Das Verfahren ist so nutzerfreundlich, dass die Entschädigung in nur 15 bis 20 Minuten online beantragt werden kann. Viele Angaben werden bereits während der Antragstellung überprüft, was Nachfragen bei der Bearbeitung auf ein Minimum reduziert. Alle Nachweise können online hochgeladen werden, Ausdrucke und physische Unterschrift sind nicht nötig.

Bernd Mitzkatis über die Sachbearbeitung des Onlineantrags:

Wie waren Sie in den Entwicklungsprozess involviert?

Ich bin erst eingebunden worden, als das Konzept bereits stand. Aus Hessen gab es Vertreterinnen und Vertreter aus dem Sozialministerium, die von Anfang an involviert waren. Ich bin dann zum Testen hinzugekommen und konnte hier aus der Sicht eines Praktikers Feedback zur weiteren Optimierung geben.

Außerdem habe ich mich intensiv um die Einarbeitung der Sachbearbeiterinnen und Sachbearbeiter gekümmert. Der Prozess ist für uns alle natürlich noch ganz neu. Wir haben zwar Schulungsmaterialien bekommen, aber das persönliche Training ersetzen sie doch nicht ganz. Es ist gut, jemanden zu haben, der auch mal spontan Fragen beantworten kann.

Wie wird das Onlineverfahren in der Realität angenommen und wie funktioniert die Anwendung des Fachverfahrens aus Ihrer Sicht?

Der Onlineantrag wird fleißig genutzt – weswegen es leider auch immer wieder zu Stau auf dem Server kommt. Mit dem Feedback, das wir einbringen können, bin ich zuversichtlich, dass die zentralen IT-Profis sowohl technische als auch fachliche Optimierungen laufend einarbeiten.

Die Bearbeitung funktioniert mit dem neuen System einfach und schnell; das spart wertvolle Zeit. Personen, die nicht das Onlineverfahren wählen, sondern einen Papierantrag schicken, müssen natürlich weiterhin mit einer längeren Bearbeitungszeit rechnen, da der Antrag erst manuell erfasst werden muss. Wir hoffen, dass durch eine bessere IT-Leistung und klarere Kommunikation immer mehr Menschen auf den Onlineantrag zurückgreifen.

Mit dieser Erfahrung, was wünschen Sie sich für die Digitalisierung von Verwaltungsleistungen?

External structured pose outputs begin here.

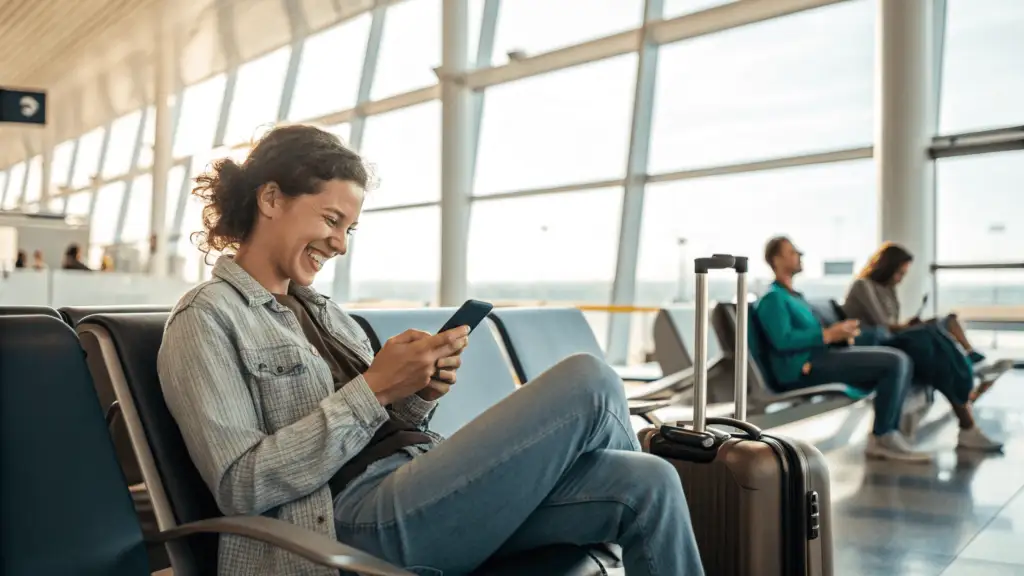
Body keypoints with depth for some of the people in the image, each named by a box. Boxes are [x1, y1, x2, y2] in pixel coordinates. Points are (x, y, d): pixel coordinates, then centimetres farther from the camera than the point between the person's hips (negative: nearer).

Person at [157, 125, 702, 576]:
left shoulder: (321, 310, 21)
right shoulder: (206, 318, -1)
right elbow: (241, 486, -13)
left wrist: (418, 394, -4)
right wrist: (373, 389, -16)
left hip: (420, 489, 7)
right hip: (360, 522, -7)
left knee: (648, 482, -13)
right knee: (589, 382, -16)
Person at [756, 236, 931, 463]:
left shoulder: (795, 296, 25)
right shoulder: (772, 297, -7)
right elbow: (783, 340, -21)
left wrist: (838, 332, 6)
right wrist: (828, 335, -20)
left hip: (817, 358, 10)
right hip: (803, 368, -10)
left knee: (902, 361, 3)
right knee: (895, 362, -17)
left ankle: (887, 434, -3)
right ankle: (881, 438, -9)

Ich freue mich darauf, auch in Zukunft an Digitalisierungsprojekten mitwirken zu können. Die Erfahrung von Fachleuten aus der Praxis ist sowohl in der Konzeptions- als auch in der Weiterentwicklungsphase ganz besonders wichtig. Spannend ist natürlich auch der Austausch mit den anderen Ländern – hier muss man Kompromisse eingehen, um gemeinsam eine Lösung zu finden.

In den ersten zwei Montagen sind ca. 20.000 Anträge online eingegangen und bearbeitet worden. Da der Anspruch rückwirkend gilt und Anträge bis zu zwölf Monate später eingereicht werden können, werden noch viele dazukommen. Auf die rasche Digitalisierung und praktische Umsetzung der Anträge und Fachverfahren folgt jetzt eine Phase der Optimierung. Die Länder priorisieren hierzu regelmäßig neue oder sich ändernde Anforderungen und auch Gesetzesänderungen müssen berücksichtigt werden.

Die COVID-19-Pandemie erfordert in vielerlei Hinsicht ein Umdenken. Die erfolgreiche Zusammenarbeit zwischen Bund, elf Ländern und einem engagierten Projektteam zur Entwicklung eines Onlineverfahrens in nur 36 Tagen ist ein hervorragendes Beispiel dafür, wie digitale Transformation in Krisenzeiten gelingen kann.